In 1910, Patrick Keohane, from the Courtmacsherry area of West Cork, was chosen for Captain Robert Scott’s expedition to the South Pole.
He joined a team which included the renowned Kerry explorer Tom Crean, as well as Kinsale brothers Mortimer and Tim McCarthy, along with Robert Forde from Kilmurry.
After reaching Antarctica in Jan 1911, they built their base camp at Cape Evans.
Capt Scott picked 16 men, one of them Keohane, to undertake the hazardous 1,800 mile journey to the South Pole and back, braving the extreme cold with temperatures plummeting to minus 70 degrees F.
Three months later, however, Keohane and several others were sent back as Scott and a small handpicked team continued.
However, although this group made it to the South Pole, they all perished on the return journey.
Keohane was one of the leaders of the rescue team who later found the bodies of Scott and some team members who had frozen to death in their tent.
“Patrick Keohane is the only Irish member of Scott’s expedition who does not have a memorial,” says Diarmuid Begley of the West Cork-based Patrick Keohane Memorial Project.
“The others all have memorials. Keohane was the only one of the five Irish members and the last hero of that polar expedition not to have a memorial to his memory in the country of his birth.”
Locals now hope to erect a full-sized bronze statue of Keohane in August, overlooking his birthplace at Lislee in the parish of Barryroe, near Courtmacsherry.
“Patrick Keohane led an extraordinary life. He was on Scott’s expedition, he was also in both the navy and on the coast guard and, during World War Two, he was an instructor at Valkyrie — the secret radar and telegraphy training school on the Isle of Man.”

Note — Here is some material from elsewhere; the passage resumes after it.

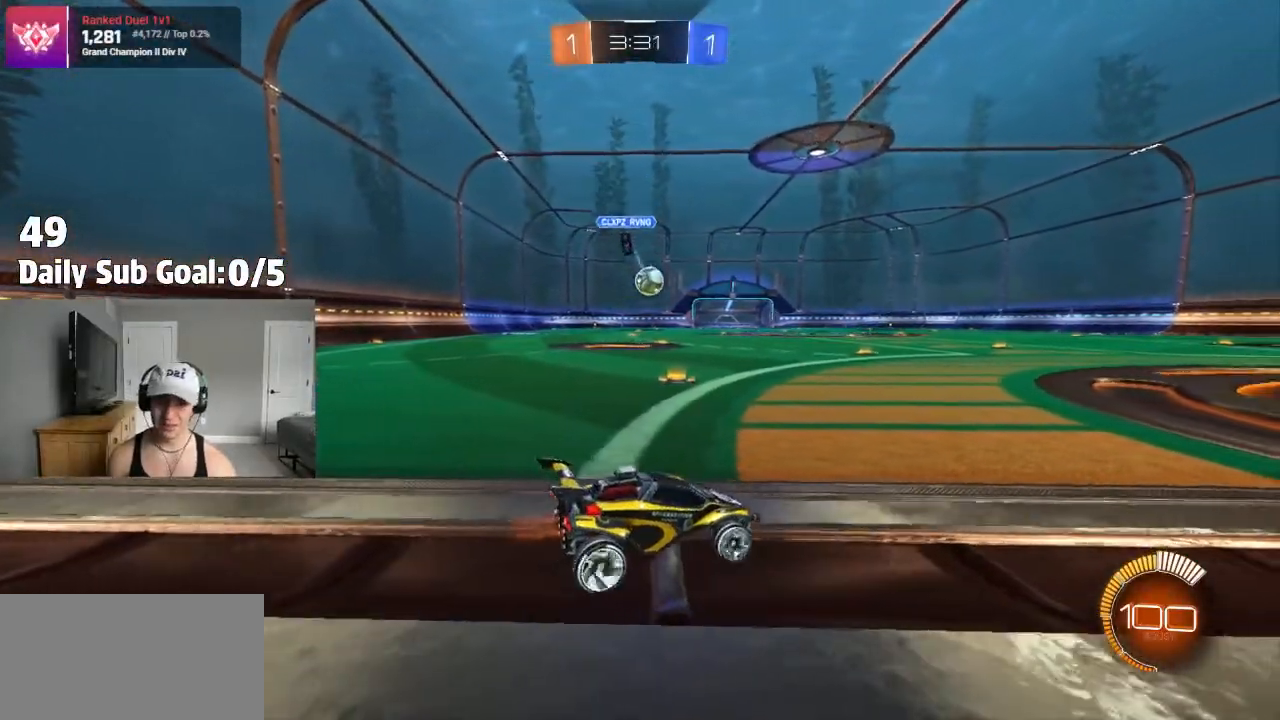
{"buttons": [], "left_stick": "left", "right_stick": "center", "events": [[250, "left_stick", "center"], [417, "R2", "up"], [467, "left_stick", "left"]]}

The statue is being cast by sculptor Don Cronin, who is well-known for the Bull of Macroom, and the Horse and Blacksmith sculptures in Innishannon.
Keohane family members in Britain, the US and Ireland are being invited to the unveiling by the organisers, who have also published a special brochure about the adventurer, who died in Plymouth, England, in 1950, at the age of 71.
A series of fundraising events will take place between now and the unveiling on May 24.
They will include a lecture, slide show and photographic exhibition on Keohane and the polar expedition in Butlerstown.